## Selected extract

----------

# Binary Tree

Hey,
i have to do a couple of things i did the most of the coding but at the compile unfortunately it returns errors that i cannot locate.

1)
public class BT1 {

class BinaryNode<T> {
T value;
BinaryNode<T> left;
BinaryNode<T> right;

}
public class BinaryTree<T>
{
private BinaryNode<T> root;
public BinaryTree()
{
root = null;
}
}

public class BinaryTree2<T>
{
private BinaryNode2<T> root;
public BinaryTree2()
{
root = null;
}
}
//Count Leaves of the BinaryTree1
public static int countLeaves(BinaryNode node)
{
if (node == null)
return 0;
else if (node.left == null && node.right == null)
return 1;
else
return countLeaves(node.left) + countLeaves(node.right);
}
//Count nodes from BinaryTree1 that have exactly one child
public static int countNodesOne(BinaryNode node)

----------

## Your tasks
A - Retype the part of the Binary Tree post starting with "# Binary Tree" and going on through "i cannot locate.".
B - Answer these questions from the Binary Tree post:
(i) What three fields does the BinaryNode class declare?
(ii) What value does the BinaryTree constructor assign to root?
(iii) What does countLeaves return when node is null?
C - Give what follows in the Binary Tree post, picking up after its final line.

## Entries provided
----------

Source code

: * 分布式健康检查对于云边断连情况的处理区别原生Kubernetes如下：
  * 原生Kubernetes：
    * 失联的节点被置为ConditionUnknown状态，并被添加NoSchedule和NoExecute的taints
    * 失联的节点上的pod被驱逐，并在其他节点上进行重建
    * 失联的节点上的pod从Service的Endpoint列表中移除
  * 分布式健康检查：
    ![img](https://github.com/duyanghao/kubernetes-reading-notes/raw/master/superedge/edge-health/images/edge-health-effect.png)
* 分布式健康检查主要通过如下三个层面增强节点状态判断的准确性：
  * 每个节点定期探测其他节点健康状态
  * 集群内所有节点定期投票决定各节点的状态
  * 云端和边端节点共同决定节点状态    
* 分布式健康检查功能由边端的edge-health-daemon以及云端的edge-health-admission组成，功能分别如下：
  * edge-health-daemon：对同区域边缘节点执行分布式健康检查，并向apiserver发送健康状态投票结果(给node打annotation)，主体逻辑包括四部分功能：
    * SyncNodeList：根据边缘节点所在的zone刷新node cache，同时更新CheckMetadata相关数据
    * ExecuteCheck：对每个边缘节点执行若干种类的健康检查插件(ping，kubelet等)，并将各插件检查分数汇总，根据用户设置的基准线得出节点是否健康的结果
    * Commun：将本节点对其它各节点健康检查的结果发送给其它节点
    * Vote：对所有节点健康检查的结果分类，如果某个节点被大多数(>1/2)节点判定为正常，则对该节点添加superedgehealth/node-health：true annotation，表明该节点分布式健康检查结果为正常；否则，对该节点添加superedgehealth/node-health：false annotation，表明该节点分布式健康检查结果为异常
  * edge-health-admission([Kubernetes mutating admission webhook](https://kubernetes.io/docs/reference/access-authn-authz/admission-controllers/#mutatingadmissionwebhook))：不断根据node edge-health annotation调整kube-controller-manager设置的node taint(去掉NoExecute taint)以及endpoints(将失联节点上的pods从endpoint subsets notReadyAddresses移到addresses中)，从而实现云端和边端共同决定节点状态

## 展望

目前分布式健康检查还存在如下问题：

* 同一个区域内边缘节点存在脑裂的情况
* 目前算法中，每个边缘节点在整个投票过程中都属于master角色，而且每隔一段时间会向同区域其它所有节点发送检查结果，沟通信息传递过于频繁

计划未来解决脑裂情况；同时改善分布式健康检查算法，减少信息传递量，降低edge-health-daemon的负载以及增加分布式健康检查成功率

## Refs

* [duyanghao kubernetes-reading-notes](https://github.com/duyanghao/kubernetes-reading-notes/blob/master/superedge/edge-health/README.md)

----------

## Expected outputs
A -
# Binary Tree

Hey,
i have to do a couple of things i did the most of the coding but at the compile unfortunately it returns errors that i cannot locate.

B -
(i) value, left and right
(ii) null
(iii) 0

C -
{
if (node == null)
{
return 0;
}
else
{

int leftCount = countNodesOne(node.left = 1);
int rightCount = countNodesOne(node.right = 1);
return leftCount + rightCount;
}
}
//Count nodes from BinaryTree1 that have two child
//i.e count all nodes
public static int countNodes(BinaryNode node)
{
if (node == null)
{
return 0;
}
else
{
int leftCount = countNodes(node.left);
int rightCount = countNodes(node.right);
return 1+ leftCount+ rightCount;
}
}
//It checks if BinaryTree is equal to BinaryTree2
public boolean sameTree(BinaryTree other)
{
return (sameTree(root, other.root) );
}

boolean sameTree(BinaryNode a, BinaryNode2 b)
{
if (a == null && b == null) return true;

else if (a != null && b != null){
return(BinaryNode.data == BinaryNode2.data && sameTree(BinaryNode.left, BinaryNode2.left) &&
sameTree(BinaryNode.right, BinaryNode2.right));
}

else
return false;
}
}

2)

public class BT2\$1{

class BinaryNode<T> {
T value;
BinaryNode<T> left;
BinaryNode<T> right;
int leftSize;

}
public class BinaryTree<T>
{
public  BinaryNode root;
public BinaryTree()
{
root = null;
}

public Object search (int k)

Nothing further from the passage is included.